If you are looking for a tutorial with a lot of explanation so you can understand every step, then this tutorial is for you!

If you are expecting a lot of code and less explanation of what the code does, then this is not for you.

If you are expecting a lot of code and less explanation of what the code does, then this is not for you. I recommend you check out
the code documentation
then!

Roadmap

Here is an overview of what you will learn:

2. What is Computer Vision

Computer Vision is the field of Computer Science and AI that focuses on enabling computers to understand and interpret information from images and videos.

Key components of Computer Vision include:

Image Classification categorises images into predefined classes.
This is typically done using Machine Learning algorithms, such as Convolutional Neural Networks (CNNs), which have proven highly effective for Image Classification tasks. You will learn more about how to build a CNN model later in this tutorial.
Object Detection and Recognition can locate and identify specific objects in an image or video.
This often involves techniques such as sliding window approaches, region-based methods like R-CNN (Region-based Convolutional Neural Network), or more modern approaches like YOLO (You Only Look Once).
Image Segmentation partitions an image into multiple segments or regions that represent a distinct object.

What is Image Classification used for?

Image Classification is used to categorize images into predefined categories. Those categories can be different types of animals, cars, or even plants with various diseases. In Computer Vision, you call those categories "classes".
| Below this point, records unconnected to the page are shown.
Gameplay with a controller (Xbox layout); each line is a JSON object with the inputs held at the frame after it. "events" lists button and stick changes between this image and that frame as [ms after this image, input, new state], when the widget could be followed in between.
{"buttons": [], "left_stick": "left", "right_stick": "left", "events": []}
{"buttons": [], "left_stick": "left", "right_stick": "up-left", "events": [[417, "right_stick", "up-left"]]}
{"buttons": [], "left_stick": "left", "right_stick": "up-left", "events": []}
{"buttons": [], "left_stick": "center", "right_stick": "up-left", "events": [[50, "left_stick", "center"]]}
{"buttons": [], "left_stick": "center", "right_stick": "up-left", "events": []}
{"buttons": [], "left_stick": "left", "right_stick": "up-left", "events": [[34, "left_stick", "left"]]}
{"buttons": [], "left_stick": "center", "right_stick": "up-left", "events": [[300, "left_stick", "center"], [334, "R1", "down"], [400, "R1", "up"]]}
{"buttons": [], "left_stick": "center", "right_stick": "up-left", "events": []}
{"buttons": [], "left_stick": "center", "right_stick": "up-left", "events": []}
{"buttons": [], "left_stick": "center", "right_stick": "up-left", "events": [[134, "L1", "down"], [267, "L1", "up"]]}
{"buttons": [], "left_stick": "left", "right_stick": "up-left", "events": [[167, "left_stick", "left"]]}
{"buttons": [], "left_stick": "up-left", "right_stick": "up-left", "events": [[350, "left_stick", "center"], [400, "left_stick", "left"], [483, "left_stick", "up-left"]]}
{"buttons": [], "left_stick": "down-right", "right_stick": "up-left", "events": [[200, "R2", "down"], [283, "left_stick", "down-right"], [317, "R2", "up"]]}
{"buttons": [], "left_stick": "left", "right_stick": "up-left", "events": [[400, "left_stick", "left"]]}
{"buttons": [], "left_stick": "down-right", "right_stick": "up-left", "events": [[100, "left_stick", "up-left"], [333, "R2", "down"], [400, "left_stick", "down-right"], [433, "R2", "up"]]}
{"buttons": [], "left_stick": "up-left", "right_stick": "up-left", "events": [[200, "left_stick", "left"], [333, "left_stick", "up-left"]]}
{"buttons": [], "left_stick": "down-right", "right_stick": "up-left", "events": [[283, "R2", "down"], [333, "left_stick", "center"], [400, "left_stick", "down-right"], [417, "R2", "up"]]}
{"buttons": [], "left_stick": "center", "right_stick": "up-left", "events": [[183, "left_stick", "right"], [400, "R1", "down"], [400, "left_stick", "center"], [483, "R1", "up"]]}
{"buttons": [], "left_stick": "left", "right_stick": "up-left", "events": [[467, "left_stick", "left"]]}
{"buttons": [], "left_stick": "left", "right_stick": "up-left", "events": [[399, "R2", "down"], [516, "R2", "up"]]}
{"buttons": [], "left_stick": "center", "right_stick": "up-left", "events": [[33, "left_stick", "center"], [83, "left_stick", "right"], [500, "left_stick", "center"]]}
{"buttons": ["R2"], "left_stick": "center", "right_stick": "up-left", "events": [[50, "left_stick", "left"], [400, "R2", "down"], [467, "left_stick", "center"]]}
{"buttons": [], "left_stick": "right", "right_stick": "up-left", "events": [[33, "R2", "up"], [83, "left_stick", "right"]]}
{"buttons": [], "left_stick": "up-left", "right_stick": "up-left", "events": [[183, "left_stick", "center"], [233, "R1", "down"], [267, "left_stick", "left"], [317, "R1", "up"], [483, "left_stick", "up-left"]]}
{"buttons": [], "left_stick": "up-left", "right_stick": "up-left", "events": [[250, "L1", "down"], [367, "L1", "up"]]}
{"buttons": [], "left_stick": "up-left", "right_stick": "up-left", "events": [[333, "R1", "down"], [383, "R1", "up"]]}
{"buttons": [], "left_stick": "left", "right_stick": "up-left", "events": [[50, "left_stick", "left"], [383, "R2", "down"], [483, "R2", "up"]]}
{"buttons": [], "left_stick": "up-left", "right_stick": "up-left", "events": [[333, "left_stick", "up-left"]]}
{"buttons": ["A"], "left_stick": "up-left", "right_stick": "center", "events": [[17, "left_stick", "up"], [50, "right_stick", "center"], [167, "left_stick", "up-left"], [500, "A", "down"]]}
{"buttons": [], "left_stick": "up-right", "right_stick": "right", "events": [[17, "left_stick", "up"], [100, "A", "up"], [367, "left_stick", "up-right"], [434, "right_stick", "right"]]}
Image Classification has many real-world applications. For example, Medical Diagnosis, Crop Monitoring and Disease Detection.

Medical Diagnosis:
Image Classification is widely used in the field of medicine for tasks such as diagnosing diseases from medical images like X-rays, MRIs, or CT scans. For example, when diagnosing cancer, an Image Classification algorithm can help to detect tumours and classify them as benign or malignant. These systems are used to assist radiologists and pathologists in making accurate and timely diagnoses.¹

Crop Monitoring and Disease Detection
Image Classification can be used in agriculture to monitor crops and detect diseases. Drones equipped with cameras fly over farmland, capturing images of crops from above. These images are then analyzed using Image Classification algorithms to identify various features such as crop health, growth stages, and the presence of diseases or pests.²

What are the limits of Image Classification?

While Image Classification is a powerful technology, it has its limitations.

Firstly, it heavily relies on the quality and quantity of training data, which means it may struggle with rare or novel classes not adequately represented in the training set. Secondly, Image Classification models may struggle with images containing complex or ambiguous scenes where objects are occluded, partially visible, or have similar visual appearances, leading to misclassifications or uncertainties. Additionally, Image Classification may not capture contextual information or temporal changes in images, limiting its ability to understand dynamic scenarios or make predictions beyond the current frame.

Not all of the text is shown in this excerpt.